Partisan political shots were fired at last week's meeting of the Loudoun County Board of Supervisors as the board reelected Betty W. Tatum (D-Guilford) chairman and postponed a decision on the number of election districts for 1992 through 1995.

Although votes and debates usually do not run along party lines in county board meetings, the final year of the current board's four-year term got off to an occasionally polarized start Jan. 2. The next board and chairman will be chosen by the voters in November.

Also last week, the supervisors directed the county staff to prepare a fiscal 1992 budget proposal with a maximum potential real estate tax rate of $1.05 per $100 of assessed valuation and a list of possible budget cuts that would permit the tax rate to be as low as the current 85 cents.

The nomination of Supervisor Steve W. Stockman (R-Broad Run) to be board chairman for this year failed 4 to 3, with the four Democrats present voting no and the three Republicans on the board voting yes. This week, Stockman announced that he will not seek election to his board seat or the chairmanship after his current term ends at the end of the year.

Tatum's nomination was approved 5 to 2, with Supervisor James F. Brownell (R-Blue Ridge) joining the majority and Supervisor Betsey Brown (D-Catoctin) absent. A follow-up vote made Tatum's victory unanimous.

In her state-of-the-county speech, Tatum listed the board's accomplishments in the last three years and frequently lashed out at those who have attacked the incumbents. "It is very easy to criticize when those who criticize lack accountability, or the responsibility for making the decisions," she said.

Tatum said that "those who choose to view the actions of the board through a negative, cynical lens . . . are missing a tremendous opportunity for positive change and influence." At the start of her fifth one-year term as chairman, Tatum noted that the board "will not be starting new initiatives in 1991."

Last November, Loudoun voters approved a referendum that forces countywide election of the board chairman, a new position, to a four-year term beginning in November.
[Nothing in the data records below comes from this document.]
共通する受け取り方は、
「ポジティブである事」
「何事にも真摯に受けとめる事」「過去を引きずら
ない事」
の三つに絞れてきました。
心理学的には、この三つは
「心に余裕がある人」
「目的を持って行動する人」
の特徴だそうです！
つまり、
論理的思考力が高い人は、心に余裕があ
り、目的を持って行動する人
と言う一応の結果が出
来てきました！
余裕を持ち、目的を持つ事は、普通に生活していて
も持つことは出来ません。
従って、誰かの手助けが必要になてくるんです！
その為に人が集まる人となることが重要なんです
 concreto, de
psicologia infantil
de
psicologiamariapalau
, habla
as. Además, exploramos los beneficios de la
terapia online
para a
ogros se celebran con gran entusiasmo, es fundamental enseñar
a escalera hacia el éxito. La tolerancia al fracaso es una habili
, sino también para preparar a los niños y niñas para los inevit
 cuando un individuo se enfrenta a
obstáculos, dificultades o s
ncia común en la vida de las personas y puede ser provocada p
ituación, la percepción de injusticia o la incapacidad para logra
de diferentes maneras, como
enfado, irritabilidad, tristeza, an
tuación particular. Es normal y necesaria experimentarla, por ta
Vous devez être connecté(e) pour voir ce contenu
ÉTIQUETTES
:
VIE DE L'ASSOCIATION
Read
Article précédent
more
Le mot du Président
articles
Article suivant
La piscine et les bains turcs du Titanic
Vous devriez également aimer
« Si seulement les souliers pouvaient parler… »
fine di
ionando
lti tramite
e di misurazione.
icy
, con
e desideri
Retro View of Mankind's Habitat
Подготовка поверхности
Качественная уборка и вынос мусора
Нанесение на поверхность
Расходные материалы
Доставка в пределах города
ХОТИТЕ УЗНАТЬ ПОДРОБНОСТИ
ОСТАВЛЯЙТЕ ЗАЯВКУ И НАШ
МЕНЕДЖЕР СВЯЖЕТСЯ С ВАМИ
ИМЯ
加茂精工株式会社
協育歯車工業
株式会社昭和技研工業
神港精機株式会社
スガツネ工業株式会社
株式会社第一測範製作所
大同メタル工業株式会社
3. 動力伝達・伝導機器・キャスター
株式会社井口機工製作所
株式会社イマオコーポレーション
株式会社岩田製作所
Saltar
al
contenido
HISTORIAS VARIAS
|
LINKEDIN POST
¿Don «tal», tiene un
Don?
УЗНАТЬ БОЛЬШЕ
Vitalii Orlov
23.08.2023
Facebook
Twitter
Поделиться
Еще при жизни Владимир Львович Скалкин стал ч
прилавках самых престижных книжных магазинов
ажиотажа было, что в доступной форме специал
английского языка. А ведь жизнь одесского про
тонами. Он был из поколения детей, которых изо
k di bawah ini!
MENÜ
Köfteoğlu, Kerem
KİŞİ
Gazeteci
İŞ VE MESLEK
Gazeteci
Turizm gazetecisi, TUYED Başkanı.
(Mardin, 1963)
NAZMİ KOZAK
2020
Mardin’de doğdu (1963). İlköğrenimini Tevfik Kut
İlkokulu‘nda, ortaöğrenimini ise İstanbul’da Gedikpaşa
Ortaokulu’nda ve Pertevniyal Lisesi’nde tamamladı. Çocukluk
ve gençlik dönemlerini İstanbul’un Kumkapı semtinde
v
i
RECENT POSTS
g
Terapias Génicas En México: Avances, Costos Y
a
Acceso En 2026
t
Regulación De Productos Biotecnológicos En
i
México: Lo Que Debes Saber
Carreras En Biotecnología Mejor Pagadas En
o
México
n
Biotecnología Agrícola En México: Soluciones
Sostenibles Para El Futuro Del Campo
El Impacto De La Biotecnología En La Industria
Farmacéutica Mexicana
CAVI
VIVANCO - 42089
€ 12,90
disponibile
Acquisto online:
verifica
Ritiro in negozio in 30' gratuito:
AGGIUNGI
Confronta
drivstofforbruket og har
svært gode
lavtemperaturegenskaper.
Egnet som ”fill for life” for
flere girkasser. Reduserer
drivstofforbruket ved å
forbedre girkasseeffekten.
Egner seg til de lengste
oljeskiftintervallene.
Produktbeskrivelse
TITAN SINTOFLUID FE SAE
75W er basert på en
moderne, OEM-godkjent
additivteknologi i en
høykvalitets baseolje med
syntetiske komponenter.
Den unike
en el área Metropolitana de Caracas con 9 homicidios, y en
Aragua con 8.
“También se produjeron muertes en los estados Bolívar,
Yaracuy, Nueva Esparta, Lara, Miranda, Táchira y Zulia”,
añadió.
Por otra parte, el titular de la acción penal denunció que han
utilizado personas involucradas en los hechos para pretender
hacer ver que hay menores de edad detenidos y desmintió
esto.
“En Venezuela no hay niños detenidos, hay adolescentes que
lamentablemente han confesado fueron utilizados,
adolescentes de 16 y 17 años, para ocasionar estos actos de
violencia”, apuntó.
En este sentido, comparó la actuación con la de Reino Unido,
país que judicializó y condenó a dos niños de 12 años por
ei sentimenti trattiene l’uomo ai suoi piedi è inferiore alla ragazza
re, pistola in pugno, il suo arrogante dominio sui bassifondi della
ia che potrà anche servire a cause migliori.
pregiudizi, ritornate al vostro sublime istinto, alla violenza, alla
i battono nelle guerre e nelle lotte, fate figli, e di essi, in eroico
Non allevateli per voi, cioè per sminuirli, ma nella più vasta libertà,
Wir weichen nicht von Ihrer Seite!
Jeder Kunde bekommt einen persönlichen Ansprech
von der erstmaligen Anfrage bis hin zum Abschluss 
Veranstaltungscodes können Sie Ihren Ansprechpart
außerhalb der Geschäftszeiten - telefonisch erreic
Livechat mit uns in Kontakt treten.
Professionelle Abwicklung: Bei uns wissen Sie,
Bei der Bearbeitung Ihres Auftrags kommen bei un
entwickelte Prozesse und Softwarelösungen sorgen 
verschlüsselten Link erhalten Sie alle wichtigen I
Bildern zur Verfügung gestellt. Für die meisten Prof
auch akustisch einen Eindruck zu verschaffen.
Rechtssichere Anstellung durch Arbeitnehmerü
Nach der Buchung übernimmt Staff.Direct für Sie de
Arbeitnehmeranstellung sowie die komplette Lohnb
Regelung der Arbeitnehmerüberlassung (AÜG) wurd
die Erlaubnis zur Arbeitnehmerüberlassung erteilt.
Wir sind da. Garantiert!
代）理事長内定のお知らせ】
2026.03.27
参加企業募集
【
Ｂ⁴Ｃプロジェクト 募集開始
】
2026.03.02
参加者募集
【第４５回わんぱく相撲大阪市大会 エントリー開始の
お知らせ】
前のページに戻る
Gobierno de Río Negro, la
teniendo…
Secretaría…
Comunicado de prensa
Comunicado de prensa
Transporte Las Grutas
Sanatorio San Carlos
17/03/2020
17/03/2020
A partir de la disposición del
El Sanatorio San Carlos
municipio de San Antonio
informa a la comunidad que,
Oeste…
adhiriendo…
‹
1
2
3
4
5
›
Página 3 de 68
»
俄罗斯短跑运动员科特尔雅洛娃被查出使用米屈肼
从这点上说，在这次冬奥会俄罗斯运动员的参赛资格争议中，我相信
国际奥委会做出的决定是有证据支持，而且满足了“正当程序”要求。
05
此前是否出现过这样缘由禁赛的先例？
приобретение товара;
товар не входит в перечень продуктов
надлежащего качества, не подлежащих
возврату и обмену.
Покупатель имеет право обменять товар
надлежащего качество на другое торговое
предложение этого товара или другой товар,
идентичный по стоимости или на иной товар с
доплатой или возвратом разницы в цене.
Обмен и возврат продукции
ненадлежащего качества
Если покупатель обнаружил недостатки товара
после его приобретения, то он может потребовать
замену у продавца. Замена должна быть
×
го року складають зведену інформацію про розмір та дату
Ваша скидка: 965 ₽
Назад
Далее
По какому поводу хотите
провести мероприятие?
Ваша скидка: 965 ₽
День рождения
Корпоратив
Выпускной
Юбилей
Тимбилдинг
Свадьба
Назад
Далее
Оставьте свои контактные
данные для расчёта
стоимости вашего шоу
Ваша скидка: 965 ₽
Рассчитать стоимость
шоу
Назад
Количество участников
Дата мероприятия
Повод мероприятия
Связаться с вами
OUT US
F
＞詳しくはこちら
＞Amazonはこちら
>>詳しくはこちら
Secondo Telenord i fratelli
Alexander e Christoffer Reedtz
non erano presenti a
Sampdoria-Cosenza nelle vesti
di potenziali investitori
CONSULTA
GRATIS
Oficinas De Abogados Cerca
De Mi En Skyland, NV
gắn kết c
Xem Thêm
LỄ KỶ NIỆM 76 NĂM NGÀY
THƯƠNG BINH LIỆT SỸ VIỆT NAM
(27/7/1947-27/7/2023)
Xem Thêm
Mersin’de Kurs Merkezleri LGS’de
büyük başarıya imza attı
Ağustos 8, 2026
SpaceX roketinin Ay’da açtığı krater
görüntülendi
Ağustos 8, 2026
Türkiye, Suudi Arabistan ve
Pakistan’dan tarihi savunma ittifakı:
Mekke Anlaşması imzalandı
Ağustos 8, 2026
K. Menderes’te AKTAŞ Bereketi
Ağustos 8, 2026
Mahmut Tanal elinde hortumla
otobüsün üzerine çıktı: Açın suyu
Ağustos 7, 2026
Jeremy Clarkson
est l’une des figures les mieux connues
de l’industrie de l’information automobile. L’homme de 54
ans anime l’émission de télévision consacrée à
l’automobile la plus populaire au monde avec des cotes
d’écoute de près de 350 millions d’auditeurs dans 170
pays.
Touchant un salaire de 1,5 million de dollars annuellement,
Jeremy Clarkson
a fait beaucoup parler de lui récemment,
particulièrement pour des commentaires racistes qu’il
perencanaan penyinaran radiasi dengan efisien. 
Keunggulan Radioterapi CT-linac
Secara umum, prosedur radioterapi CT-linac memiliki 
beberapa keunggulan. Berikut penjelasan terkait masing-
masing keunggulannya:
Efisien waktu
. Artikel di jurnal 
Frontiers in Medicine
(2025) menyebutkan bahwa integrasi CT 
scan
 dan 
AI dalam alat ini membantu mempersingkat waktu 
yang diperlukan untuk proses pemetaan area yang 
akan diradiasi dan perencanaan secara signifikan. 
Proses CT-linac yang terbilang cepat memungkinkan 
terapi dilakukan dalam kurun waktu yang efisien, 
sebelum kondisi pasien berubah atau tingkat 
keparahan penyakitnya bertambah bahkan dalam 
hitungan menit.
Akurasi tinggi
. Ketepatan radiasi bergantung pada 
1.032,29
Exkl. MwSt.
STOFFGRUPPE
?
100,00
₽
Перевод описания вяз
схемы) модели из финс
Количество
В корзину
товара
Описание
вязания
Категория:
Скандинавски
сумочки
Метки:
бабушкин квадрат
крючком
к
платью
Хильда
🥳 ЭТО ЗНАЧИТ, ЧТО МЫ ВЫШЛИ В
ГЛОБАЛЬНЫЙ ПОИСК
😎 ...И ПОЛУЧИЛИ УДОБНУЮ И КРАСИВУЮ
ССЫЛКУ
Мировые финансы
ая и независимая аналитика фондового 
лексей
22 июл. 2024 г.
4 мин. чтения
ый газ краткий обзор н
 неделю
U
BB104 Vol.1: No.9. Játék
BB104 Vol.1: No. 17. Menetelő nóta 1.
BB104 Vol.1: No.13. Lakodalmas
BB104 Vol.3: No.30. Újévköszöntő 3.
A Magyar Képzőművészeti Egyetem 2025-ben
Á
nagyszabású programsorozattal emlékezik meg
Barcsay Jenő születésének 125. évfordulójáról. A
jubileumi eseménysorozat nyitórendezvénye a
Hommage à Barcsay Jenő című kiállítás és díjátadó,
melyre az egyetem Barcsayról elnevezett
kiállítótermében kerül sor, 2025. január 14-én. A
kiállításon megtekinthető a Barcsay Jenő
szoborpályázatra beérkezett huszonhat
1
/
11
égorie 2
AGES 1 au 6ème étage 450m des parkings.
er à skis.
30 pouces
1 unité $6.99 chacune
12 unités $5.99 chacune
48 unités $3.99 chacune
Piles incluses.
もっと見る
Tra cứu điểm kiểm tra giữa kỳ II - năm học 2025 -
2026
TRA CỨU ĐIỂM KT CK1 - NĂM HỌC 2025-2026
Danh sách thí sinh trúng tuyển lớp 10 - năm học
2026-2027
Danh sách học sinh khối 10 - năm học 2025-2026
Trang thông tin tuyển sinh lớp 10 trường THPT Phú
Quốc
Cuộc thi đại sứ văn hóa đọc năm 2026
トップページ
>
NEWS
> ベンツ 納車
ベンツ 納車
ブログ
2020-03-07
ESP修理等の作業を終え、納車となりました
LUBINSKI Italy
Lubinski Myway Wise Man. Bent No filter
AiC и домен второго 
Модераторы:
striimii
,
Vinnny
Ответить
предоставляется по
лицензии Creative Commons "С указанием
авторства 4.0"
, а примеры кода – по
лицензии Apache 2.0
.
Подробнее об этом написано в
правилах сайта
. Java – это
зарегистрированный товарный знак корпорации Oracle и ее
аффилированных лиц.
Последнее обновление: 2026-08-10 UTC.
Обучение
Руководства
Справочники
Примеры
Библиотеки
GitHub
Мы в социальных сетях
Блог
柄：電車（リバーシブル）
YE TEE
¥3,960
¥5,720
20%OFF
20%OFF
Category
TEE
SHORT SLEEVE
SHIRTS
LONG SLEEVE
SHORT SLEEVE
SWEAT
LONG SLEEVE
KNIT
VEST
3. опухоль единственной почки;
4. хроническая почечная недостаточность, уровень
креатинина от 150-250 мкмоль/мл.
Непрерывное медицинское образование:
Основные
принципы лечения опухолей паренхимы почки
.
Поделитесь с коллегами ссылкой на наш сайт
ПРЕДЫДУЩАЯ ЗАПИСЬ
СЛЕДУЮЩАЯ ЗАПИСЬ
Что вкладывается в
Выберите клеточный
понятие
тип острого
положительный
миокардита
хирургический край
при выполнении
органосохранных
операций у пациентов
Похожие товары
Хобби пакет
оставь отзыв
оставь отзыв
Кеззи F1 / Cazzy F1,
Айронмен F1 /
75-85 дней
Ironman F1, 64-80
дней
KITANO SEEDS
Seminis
Currently, the chairman is selected by the eight district supervisors from among their ranks each year.

The at-large chairman position will mean that the board will have nine members unless the current board changes the number of election districts. The supervisors had scheduled a decision on that question for last week, but they delayed that choice indefinitely amid partisan discord.

Board members generally agree that there should be six or eight districts; the addition of the at-large chairman will produce an odd number of supervisors and minimize tie votes. The Blue Ribbon Committee that studied the Loudoun government urged that eight districts be continued when boundaries are redrawn this year, as required by federal law.

"I question the motives of anyone" who tries to make that decision now, before public input sessions, said Vice Chairman Charles A. Bos (D-Leesburg), who was reelected to that post last week.

"I don't know who's going to benefit" from a choice of eight districts, Stockman countered.

In the board's budget workshop, supervisors directed the staff to develop a lengthy list of potential budget cuts so they can select programs, services and jobs that would be eliminated. Board members said they hoped they could approve a tax rate that would produce no more than a 10 percent increase in tax bills. They did not give the School Board a concrete figure of expected cuts.

Also on Jan. 2, Supervisor H. Roger Zurn Jr. (R-Sterling) proposed a task force of citizens and business people that would look for ways to make the county government more efficient. He agreed to develop a more detailed proposal for consideration by a board committee next month.